Cosa farai - Trascrivi senza cambiare nulla il brano del testo sulla salute nei Paesi Ocse che va da "Trend positivi anche" fino a "per la salute).".

+++ Testo dell'esercizio +++

Trend positivi anche nelle principali economie emergenti come India, Indonesia, Brasile e Cina. Restano indietro invece il Sud Africa (scarsa progressione principalmente ascrivibile all’epidemia di Hiv/Aids) e nella Federazione Russa (scarsa progressione principalmente ascrivibile a comportamenti maschili che aumentano i rischi per la salute).
In generale le donne possono sperare di vivere 5 anni di più rispetto agli uomini, ma questo divario è diminuito di 1,5 anni dal 1990. In media, le persone con un più alto livello d’istruzione possono aspettarsi di vivere sei anni in più rispetto a persone con un livello più basso d’istruzione. Questa differenza è particolarmente marcata per gli uomini, con un divario medio di quasi otto anni.
Medici e infermieri: mai così tanti
Dal 2000, il numero di medici e di infermieri è aumentato in quasi tutti I Paesi Ocse sia in termini assoluti sia in base percentuale pro capite. La crescita è stata particolarmente rapida in alcuni dei Paesi che nel 2000 avevano meno medici rispetto agli altri (ad esempio: Turchia, Corea, Messico e Regno Unito), ma si è registrato un forte aumento anche nei Paesi che si potevano già avvalere di un numero relativamente cospicuo di medici (ad esempio Grecia, Austria e Australia). La crescita è stata trainata da un aumento delle ammissioni di studenti nei programmi nazionali d’istruzione medica e infermieristica, nonché da un maggior numero di medici e di personale infermieristico formati all’estero che lavorano nei Paesi Ocse rispondendo a esigenze di breve termine. In media si contano più di due medici specialisti per un medico generico. E in numerosi Paesi, la lenta crescita del numero dei medici generici desta preoccupazioni circa l’accesso alle cure primarie per tutta la popolazione.

+++ Voci estratte +++

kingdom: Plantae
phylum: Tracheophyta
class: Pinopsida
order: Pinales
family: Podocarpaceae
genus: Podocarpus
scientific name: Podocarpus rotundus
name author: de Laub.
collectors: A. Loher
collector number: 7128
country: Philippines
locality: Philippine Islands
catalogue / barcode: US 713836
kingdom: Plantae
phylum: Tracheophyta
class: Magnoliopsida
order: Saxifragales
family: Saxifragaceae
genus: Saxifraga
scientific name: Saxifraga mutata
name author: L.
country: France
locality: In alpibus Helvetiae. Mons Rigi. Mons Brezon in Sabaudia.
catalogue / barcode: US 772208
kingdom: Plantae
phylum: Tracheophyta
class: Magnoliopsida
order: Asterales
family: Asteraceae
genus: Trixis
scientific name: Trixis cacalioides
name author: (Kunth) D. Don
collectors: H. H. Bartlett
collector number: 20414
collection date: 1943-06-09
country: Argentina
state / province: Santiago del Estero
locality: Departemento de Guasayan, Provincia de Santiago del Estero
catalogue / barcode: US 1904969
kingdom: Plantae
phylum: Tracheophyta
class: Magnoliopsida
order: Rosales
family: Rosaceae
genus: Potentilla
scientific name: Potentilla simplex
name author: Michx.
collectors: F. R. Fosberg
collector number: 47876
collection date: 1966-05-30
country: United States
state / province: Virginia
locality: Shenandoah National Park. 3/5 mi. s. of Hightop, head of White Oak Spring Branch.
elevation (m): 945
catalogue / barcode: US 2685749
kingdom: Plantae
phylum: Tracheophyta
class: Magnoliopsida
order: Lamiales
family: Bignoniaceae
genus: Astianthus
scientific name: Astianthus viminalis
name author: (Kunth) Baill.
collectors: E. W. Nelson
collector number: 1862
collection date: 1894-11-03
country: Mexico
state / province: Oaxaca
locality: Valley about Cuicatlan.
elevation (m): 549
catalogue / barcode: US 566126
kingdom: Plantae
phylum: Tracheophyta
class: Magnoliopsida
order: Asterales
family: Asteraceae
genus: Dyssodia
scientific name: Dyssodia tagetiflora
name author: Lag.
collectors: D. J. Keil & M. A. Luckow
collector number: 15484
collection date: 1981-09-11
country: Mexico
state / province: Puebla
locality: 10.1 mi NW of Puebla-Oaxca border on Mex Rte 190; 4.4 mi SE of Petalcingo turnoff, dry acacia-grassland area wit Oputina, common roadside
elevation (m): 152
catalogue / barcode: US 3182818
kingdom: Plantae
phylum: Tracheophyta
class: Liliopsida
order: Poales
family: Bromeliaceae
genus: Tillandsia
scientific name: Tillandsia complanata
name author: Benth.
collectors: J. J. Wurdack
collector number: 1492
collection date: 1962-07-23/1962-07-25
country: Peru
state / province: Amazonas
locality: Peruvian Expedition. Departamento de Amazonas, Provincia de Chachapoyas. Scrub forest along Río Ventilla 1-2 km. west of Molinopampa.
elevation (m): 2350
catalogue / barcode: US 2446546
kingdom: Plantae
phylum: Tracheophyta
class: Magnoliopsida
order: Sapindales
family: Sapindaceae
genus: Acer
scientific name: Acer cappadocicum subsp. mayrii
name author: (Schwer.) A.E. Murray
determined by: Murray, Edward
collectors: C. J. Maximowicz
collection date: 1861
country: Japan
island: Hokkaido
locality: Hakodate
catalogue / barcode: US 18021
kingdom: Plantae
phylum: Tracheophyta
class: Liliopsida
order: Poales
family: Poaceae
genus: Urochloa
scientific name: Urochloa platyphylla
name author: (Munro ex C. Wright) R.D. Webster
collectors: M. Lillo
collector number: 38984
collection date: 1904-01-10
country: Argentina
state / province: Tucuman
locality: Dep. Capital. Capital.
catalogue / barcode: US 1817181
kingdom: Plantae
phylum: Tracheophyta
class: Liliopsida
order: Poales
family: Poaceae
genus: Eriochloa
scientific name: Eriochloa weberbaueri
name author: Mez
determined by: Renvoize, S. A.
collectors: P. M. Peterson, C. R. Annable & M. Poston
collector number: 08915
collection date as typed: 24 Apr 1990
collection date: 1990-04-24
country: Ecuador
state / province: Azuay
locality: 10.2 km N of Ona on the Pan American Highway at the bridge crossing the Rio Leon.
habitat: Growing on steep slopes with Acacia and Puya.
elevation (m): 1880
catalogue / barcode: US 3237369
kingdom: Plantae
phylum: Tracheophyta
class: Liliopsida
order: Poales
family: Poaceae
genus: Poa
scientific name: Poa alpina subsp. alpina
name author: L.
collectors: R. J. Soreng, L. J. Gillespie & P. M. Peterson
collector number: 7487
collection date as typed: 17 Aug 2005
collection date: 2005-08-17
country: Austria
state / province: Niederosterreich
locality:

+++

Soluzione -
Trend positivi anche nelle principali economie emergenti come India, Indonesia, Brasile e Cina. Restano indietro invece il Sud Africa (scarsa progressione principalmente ascrivibile all’epidemia di Hiv/Aids) e nella Federazione Russa (scarsa progressione principalmente ascrivibile a comportamenti maschili che aumentano i rischi per la salute).